WHAT YOU SHOULD DO:
Pictures aside, copy every record word for word.

ENTRIES PROVIDED:
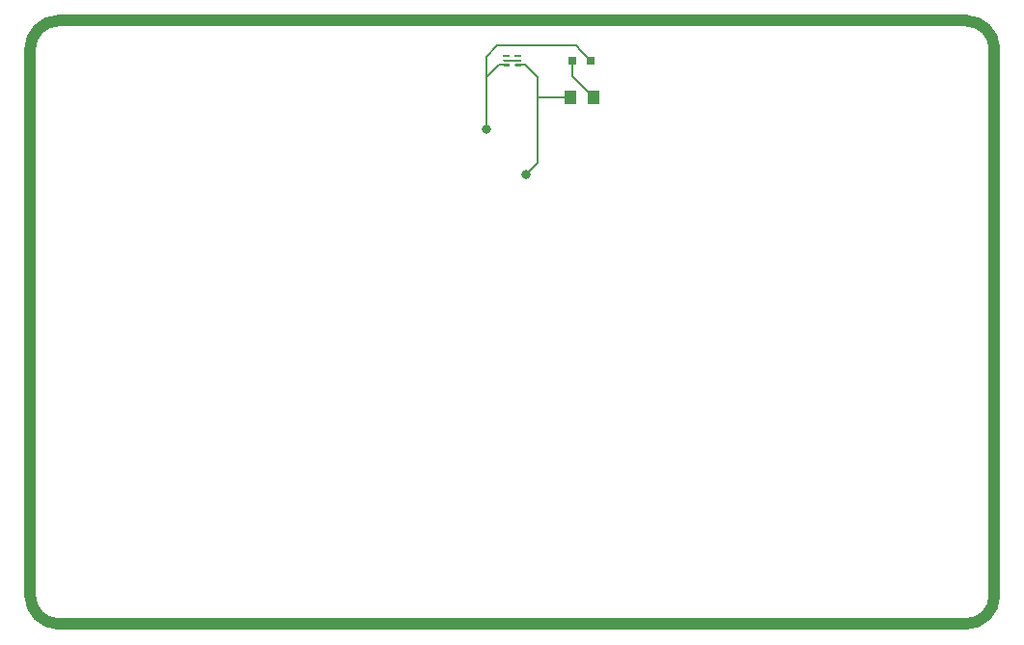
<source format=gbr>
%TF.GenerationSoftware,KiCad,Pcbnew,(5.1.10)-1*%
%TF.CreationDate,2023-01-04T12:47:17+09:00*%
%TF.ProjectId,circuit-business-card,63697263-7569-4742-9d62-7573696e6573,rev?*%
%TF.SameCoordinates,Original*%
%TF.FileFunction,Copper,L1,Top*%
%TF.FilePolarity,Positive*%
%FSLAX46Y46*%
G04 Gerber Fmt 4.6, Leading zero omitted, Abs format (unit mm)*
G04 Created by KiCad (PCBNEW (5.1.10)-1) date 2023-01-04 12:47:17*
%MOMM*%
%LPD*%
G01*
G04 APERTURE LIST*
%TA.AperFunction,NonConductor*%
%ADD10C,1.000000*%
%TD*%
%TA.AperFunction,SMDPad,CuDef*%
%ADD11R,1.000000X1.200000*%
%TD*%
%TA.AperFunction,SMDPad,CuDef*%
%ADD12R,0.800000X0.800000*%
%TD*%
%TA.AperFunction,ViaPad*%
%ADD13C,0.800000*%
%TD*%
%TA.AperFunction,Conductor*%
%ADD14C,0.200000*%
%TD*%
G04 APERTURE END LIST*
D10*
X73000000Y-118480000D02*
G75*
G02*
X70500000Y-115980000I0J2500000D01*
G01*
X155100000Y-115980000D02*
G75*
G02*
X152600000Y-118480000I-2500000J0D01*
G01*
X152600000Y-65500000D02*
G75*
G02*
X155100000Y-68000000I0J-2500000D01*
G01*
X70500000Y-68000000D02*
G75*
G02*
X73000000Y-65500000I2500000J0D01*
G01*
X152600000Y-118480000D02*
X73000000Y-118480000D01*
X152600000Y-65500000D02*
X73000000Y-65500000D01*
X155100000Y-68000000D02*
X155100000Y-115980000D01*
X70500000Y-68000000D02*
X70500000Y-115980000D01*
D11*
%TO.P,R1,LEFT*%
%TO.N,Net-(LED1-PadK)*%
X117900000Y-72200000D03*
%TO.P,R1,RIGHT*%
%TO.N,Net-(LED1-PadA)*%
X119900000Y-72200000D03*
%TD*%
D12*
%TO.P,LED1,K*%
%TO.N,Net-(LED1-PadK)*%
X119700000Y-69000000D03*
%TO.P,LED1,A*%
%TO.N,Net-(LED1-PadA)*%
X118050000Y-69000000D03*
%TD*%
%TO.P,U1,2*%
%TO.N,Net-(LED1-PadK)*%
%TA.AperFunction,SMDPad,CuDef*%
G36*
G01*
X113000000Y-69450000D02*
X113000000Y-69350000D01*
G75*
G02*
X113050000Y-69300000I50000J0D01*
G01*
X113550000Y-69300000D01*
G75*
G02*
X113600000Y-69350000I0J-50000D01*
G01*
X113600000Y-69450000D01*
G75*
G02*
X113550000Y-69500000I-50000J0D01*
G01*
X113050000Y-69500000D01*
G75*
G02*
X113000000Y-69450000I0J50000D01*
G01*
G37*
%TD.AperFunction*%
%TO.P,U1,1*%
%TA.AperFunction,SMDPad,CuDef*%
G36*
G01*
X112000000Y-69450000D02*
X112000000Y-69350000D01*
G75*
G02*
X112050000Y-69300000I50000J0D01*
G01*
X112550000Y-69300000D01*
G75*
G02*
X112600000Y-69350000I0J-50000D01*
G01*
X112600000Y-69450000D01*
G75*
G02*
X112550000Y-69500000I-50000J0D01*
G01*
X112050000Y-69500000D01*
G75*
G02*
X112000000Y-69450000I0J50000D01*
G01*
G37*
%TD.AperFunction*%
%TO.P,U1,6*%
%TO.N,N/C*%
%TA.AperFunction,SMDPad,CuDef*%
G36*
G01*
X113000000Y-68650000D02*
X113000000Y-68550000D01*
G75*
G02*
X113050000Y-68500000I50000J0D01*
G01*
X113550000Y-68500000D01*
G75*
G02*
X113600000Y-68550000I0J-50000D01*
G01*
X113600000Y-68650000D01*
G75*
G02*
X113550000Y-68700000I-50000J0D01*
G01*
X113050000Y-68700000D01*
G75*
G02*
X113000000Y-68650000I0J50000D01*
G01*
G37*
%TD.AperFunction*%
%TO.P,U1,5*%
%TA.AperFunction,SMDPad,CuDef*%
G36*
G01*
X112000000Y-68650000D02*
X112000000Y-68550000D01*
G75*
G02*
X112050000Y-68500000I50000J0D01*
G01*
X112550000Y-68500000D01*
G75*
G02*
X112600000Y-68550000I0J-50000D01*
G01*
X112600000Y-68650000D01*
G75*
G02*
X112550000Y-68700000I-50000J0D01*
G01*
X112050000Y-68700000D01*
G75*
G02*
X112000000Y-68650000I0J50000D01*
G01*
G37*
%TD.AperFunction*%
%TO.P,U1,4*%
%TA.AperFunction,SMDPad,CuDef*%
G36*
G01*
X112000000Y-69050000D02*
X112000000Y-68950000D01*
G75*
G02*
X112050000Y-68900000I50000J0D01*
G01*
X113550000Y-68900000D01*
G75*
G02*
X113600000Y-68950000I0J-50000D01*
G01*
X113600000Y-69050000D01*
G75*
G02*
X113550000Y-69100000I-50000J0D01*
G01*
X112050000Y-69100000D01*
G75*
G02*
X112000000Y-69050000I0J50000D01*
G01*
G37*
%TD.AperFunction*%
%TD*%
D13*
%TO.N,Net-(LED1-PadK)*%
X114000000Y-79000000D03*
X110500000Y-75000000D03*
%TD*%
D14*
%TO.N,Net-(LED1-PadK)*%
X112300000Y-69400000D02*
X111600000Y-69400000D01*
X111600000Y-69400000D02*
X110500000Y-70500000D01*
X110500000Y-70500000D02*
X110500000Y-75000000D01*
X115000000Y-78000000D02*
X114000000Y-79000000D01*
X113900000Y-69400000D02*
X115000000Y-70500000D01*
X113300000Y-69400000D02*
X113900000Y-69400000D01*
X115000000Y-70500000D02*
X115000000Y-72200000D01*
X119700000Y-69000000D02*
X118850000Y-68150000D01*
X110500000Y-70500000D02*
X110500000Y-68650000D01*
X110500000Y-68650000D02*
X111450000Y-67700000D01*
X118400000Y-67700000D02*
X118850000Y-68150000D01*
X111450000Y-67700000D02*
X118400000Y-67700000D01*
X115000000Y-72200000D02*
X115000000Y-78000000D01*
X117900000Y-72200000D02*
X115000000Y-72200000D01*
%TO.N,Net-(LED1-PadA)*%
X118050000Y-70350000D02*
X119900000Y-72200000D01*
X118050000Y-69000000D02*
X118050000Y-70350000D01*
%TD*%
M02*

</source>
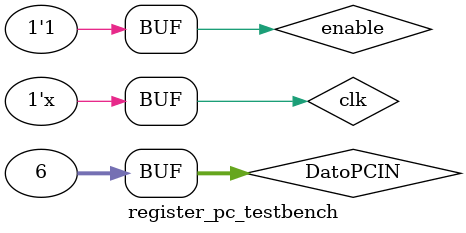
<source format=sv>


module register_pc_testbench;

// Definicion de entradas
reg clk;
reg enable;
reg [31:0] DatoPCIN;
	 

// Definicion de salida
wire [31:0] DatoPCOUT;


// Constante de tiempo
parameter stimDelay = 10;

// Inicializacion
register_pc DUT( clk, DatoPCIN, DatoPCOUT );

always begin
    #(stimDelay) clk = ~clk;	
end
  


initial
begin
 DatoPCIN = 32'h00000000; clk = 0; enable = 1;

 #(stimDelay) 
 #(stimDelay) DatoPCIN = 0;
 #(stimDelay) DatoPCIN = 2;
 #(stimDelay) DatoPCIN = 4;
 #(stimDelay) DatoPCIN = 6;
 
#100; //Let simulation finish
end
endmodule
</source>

ANSWER SPACE:
<source format=gbr>
%TF.GenerationSoftware,KiCad,Pcbnew,(5.1.10)-1*%
%TF.CreationDate,2023-01-04T12:47:17+09:00*%
%TF.ProjectId,circuit-business-card,63697263-7569-4742-9d62-7573696e6573,rev?*%
%TF.SameCoordinates,Original*%
%TF.FileFunction,Copper,L1,Top*%
%TF.FilePolarity,Positive*%
%FSLAX46Y46*%
G04 Gerber Fmt 4.6, Leading zero omitted, Abs format (unit mm)*
G04 Created by KiCad (PCBNEW (5.1.10)-1) date 2023-01-04 12:47:17*
%MOMM*%
%LPD*%
G01*
G04 APERTURE LIST*
%TA.AperFunction,NonConductor*%
%ADD10C,1.000000*%
%TD*%
%TA.AperFunction,SMDPad,CuDef*%
%ADD11R,1.000000X1.200000*%
%TD*%
%TA.AperFunction,SMDPad,CuDef*%
%ADD12R,0.800000X0.800000*%
%TD*%
%TA.AperFunction,ViaPad*%
%ADD13C,0.800000*%
%TD*%
%TA.AperFunction,Conductor*%
%ADD14C,0.200000*%
%TD*%
G04 APERTURE END LIST*
D10*
X73000000Y-118480000D02*
G75*
G02*
X70500000Y-115980000I0J2500000D01*
G01*
X155100000Y-115980000D02*
G75*
G02*
X152600000Y-118480000I-2500000J0D01*
G01*
X152600000Y-65500000D02*
G75*
G02*
X155100000Y-68000000I0J-2500000D01*
G01*
X70500000Y-68000000D02*
G75*
G02*
X73000000Y-65500000I2500000J0D01*
G01*
X152600000Y-118480000D02*
X73000000Y-118480000D01*
X152600000Y-65500000D02*
X73000000Y-65500000D01*
X155100000Y-68000000D02*
X155100000Y-115980000D01*
X70500000Y-68000000D02*
X70500000Y-115980000D01*
D11*
%TO.P,R1,LEFT*%
%TO.N,Net-(LED1-PadK)*%
X117900000Y-72200000D03*
%TO.P,R1,RIGHT*%
%TO.N,Net-(LED1-PadA)*%
X119900000Y-72200000D03*
%TD*%
D12*
%TO.P,LED1,K*%
%TO.N,Net-(LED1-PadK)*%
X119700000Y-69000000D03*
%TO.P,LED1,A*%
%TO.N,Net-(LED1-PadA)*%
X118050000Y-69000000D03*
%TD*%
%TO.P,U1,2*%
%TO.N,Net-(LED1-PadK)*%
%TA.AperFunction,SMDPad,CuDef*%
G36*
G01*
X113000000Y-69450000D02*
X113000000Y-69350000D01*
G75*
G02*
X113050000Y-69300000I50000J0D01*
G01*
X113550000Y-69300000D01*
G75*
G02*
X113600000Y-69350000I0J-50000D01*
G01*
X113600000Y-69450000D01*
G75*
G02*
X113550000Y-69500000I-50000J0D01*
G01*
X113050000Y-69500000D01*
G75*
G02*
X113000000Y-69450000I0J50000D01*
G01*
G37*
%TD.AperFunction*%
%TO.P,U1,1*%
%TA.AperFunction,SMDPad,CuDef*%
G36*
G01*
X112000000Y-69450000D02*
X112000000Y-69350000D01*
G75*
G02*
X112050000Y-69300000I50000J0D01*
G01*
X112550000Y-69300000D01*
G75*
G02*
X112600000Y-69350000I0J-50000D01*
G01*
X112600000Y-69450000D01*
G75*
G02*
X112550000Y-69500000I-50000J0D01*
G01*
X112050000Y-69500000D01*
G75*
G02*
X112000000Y-69450000I0J50000D01*
G01*
G37*
%TD.AperFunction*%
%TO.P,U1,6*%
%TO.N,N/C*%
%TA.AperFunction,SMDPad,CuDef*%
G36*
G01*
X113000000Y-68650000D02*
X113000000Y-68550000D01*
G75*
G02*
X113050000Y-68500000I50000J0D01*
G01*
X113550000Y-68500000D01*
G75*
G02*
X113600000Y-68550000I0J-50000D01*
G01*
X113600000Y-68650000D01*
G75*
G02*
X113550000Y-68700000I-50000J0D01*
G01*
X113050000Y-68700000D01*
G75*
G02*
X113000000Y-68650000I0J50000D01*
G01*
G37*
%TD.AperFunction*%
%TO.P,U1,5*%
%TA.AperFunction,SMDPad,CuDef*%
G36*
G01*
X112000000Y-68650000D02*
X112000000Y-68550000D01*
G75*
G02*
X112050000Y-68500000I50000J0D01*
G01*
X112550000Y-68500000D01*
G75*
G02*
X112600000Y-68550000I0J-50000D01*
G01*
X112600000Y-68650000D01*
G75*
G02*
X112550000Y-68700000I-50000J0D01*
G01*
X112050000Y-68700000D01*
G75*
G02*
X112000000Y-68650000I0J50000D01*
G01*
G37*
%TD.AperFunction*%
%TO.P,U1,4*%
%TA.AperFunction,SMDPad,CuDef*%
G36*
G01*
X112000000Y-69050000D02*
X112000000Y-68950000D01*
G75*
G02*
X112050000Y-68900000I50000J0D01*
G01*
X113550000Y-68900000D01*
G75*
G02*
X113600000Y-68950000I0J-50000D01*
G01*
X113600000Y-69050000D01*
G75*
G02*
X113550000Y-69100000I-50000J0D01*
G01*
X112050000Y-69100000D01*
G75*
G02*
X112000000Y-69050000I0J50000D01*
G01*
G37*
%TD.AperFunction*%
%TD*%
D13*
%TO.N,Net-(LED1-PadK)*%
X114000000Y-79000000D03*
X110500000Y-75000000D03*
%TD*%
D14*
%TO.N,Net-(LED1-PadK)*%
X112300000Y-69400000D02*
X111600000Y-69400000D01*
X111600000Y-69400000D02*
X110500000Y-70500000D01*
X110500000Y-70500000D02*
X110500000Y-75000000D01*
X115000000Y-78000000D02*
X114000000Y-79000000D01*
X113900000Y-69400000D02*
X115000000Y-70500000D01*
X113300000Y-69400000D02*
X113900000Y-69400000D01*
X115000000Y-70500000D02*
X115000000Y-72200000D01*
X119700000Y-69000000D02*
X118850000Y-68150000D01*
X110500000Y-70500000D02*
X110500000Y-68650000D01*
X110500000Y-68650000D02*
X111450000Y-67700000D01*
X118400000Y-67700000D02*
X118850000Y-68150000D01*
X111450000Y-67700000D02*
X118400000Y-67700000D01*
X115000000Y-72200000D02*
X115000000Y-78000000D01*
X117900000Y-72200000D02*
X115000000Y-72200000D01*
%TO.N,Net-(LED1-PadA)*%
X118050000Y-70350000D02*
X119900000Y-72200000D01*
X118050000Y-69000000D02*
X118050000Y-70350000D01*
%TD*%
M02*

</source>
<source format=sv>


module register_pc_testbench;

// Definicion de entradas
reg clk;
reg enable;
reg [31:0] DatoPCIN;
	 

// Definicion de salida
wire [31:0] DatoPCOUT;


// Constante de tiempo
parameter stimDelay = 10;

// Inicializacion
register_pc DUT( clk, DatoPCIN, DatoPCOUT );

always begin
    #(stimDelay) clk = ~clk;	
end
  


initial
begin
 DatoPCIN = 32'h00000000; clk = 0; enable = 1;

 #(stimDelay) 
 #(stimDelay) DatoPCIN = 0;
 #(stimDelay) DatoPCIN = 2;
 #(stimDelay) DatoPCIN = 4;
 #(stimDelay) DatoPCIN = 6;
 
#100; //Let simulation finish
end
endmodule
</source>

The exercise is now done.